I came across the following indefinite integral
$$\int {\sqrt{1-\sin{\left(2x\right)}}}\space \mathrm{d}x \space (0 \leq x \leq \pi )$$
I attempted to solve it as follows:
$$ u = 1 - \sin\left(2x\right) \implies \sin\left(2x\right) = 1- u$$
$$\implies x = \dfrac{\arcsin\left ( 1 - u\right)}{2} \implies \mathrm{d}x = \dfrac{-\mathrm{d}u }{2 \sqrt{1- (1-u)^2} }$$
$$\therefore \textrm{ we have }\space \dfrac{-1}{2} \int \dfrac{ \sqrt{u} } {\sqrt { 1 - (1 - u)^2}} \space \mathrm{d}u = \dfrac{-1}{2} \int \sqrt {\dfrac{ u } { 1 - (1 -2u + u^2)}} \space \mathrm{d}u $$
$$ = \dfrac{-1}{2} \int \sqrt {\dfrac{u} {u(2-u)}} \space \mathrm{d}u = \dfrac{-1}{2} \int \sqrt {\dfrac{ 1 } { 2-u}} \space \mathrm{d}u $$
Let $z = 2 - u$. Then $\mathrm{d}z = -\mathrm{d}u$
$$\implies \dfrac{1}{2} \int \sqrt {\dfrac{ 1 } {z}} \space \mathrm{d}z = \dfrac{1}{2} \int z^{-1/2}= \sqrt{z} + C = \sqrt{2-u} + C = \sqrt{1 + \sin\left(2x\right)} + C $$
I ran the problem through the site Integral Calculator and got
$$\int {\sqrt{1-\sin{\left(2x\right)}}}\space \mathrm{d}x = -\sin{x} - \cos{x} + C$$
which only coincides with my solution if I take its absolute value. Refer to the image below:
$\sqrt{1 + \sin\left(2x\right)} + C $ is in orange, whereas $-\sin{x} - \cos{x} + C$ is in purple.

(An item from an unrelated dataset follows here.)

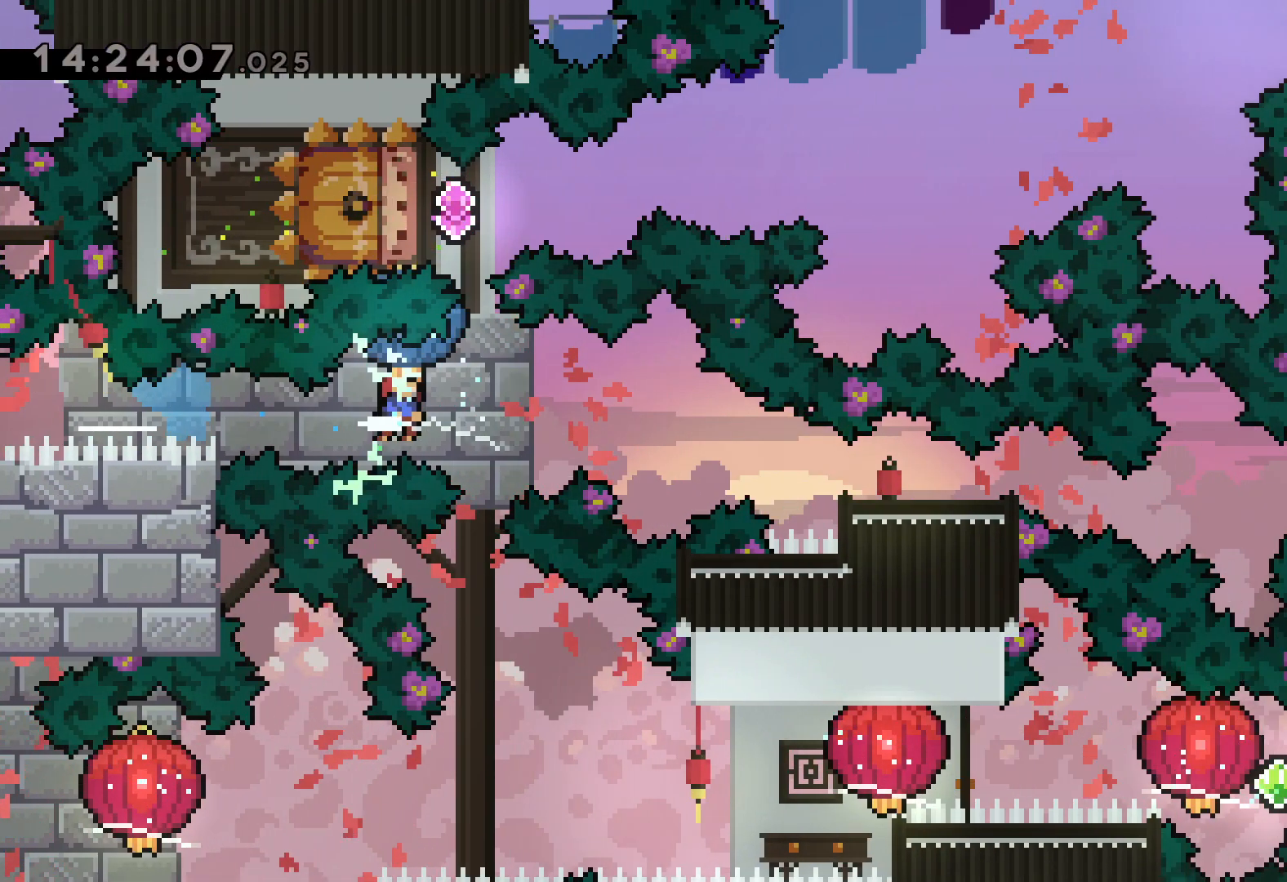
{"keys": [], "events": [[17, "down", "down"], [17, "grab", "up"], [33, "dash", "down"], [283, "dash", "up"], [350, "down", "up"], [450, "right", "up"]]}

In the diagram, $C = 0$. The shaded region is the given range of $x$ values : $0 \leq x \leq \pi$.
Now, from what I know, the graphs of equivalent indefinite integrals should look similar and should differ only by a constant, which means they will coincide after a translation transformation. However, it seems not to be the case here. Hence my question; will the graphs of equivalent indefinite integrals always look similar, or perhaps there is a mistake in my calculations? In addition, the answer that is given in the problem book is
$$2\sqrt{2} \left[ \dfrac{t}{\pi}\right] + \sqrt{2} \space \mathrm{sgn} \space t \cdot \left\{ \cos{ \dfrac{t}{\pi} } - \cos{t}\right\} \\ \mathrm{ where } \space t = x - \dfrac{\pi}{4} \space \mathrm{ and } \left[ \cdot \right] \textrm{ is the integer part of the expression inside } $$
This further confused me because now I don't know the right answer and where I went wrong. Any help is appreciated.
Note that the integration is over a periodic function with periodic non-differentiable points as shown in the plot. Follow the steps below to perform such indefinite integration.
$$I=\int {\sqrt{1-\sin{\left(2x\right)}}}\space \mathrm{d}x = \int {\sqrt{(\sin{x} - \cos{x})^2 }}\space \mathrm{d}x $$
$$= \int |\sin{x} - \cos{x}| \mathrm{d}x =\sqrt 2 \int |\sin(x-\frac{\pi}{4})| \mathrm{d}x = \sqrt 2\int |\sin t|dt$$
where the variable change $t=x-\frac \pi4$ is made in the last step. Note that the last expression is a positive periodic function with periodity $\pi$ and its repeated integral value in each periodic interval is given by
$$A=\int_0^\pi |\sin t| dx = 2$$
Then, for $t\ge 0$, reeexpress the integral as,
$$I =\sqrt 2 \int_0^{[\frac t\pi]} |\sin s| ds+\sqrt 2 \int_{[\frac t\pi]}^t \sin s ds + C $$
$$=\sqrt 2 A\left[\frac t\pi\right] - \sqrt 2 \cos s|_{[\frac t\pi]}^t + C$$
$$=2\sqrt{2} \left[ \dfrac{t}{\pi}\right] + \sqrt{2} \space \left( \cos{ \dfrac{t}{\pi} } - \cos{t}\right) +C $$
The result for $t<0$ can be derived similarly. The combined integral result then reads,
$$I = 2\sqrt{2} \left[ \dfrac{t}{\pi}\right] + \sqrt{2} \space \mathrm{sgn} \space t \cdot \left(\cos{ \dfrac{t}{\pi} } - \cos{t}\right) +C $$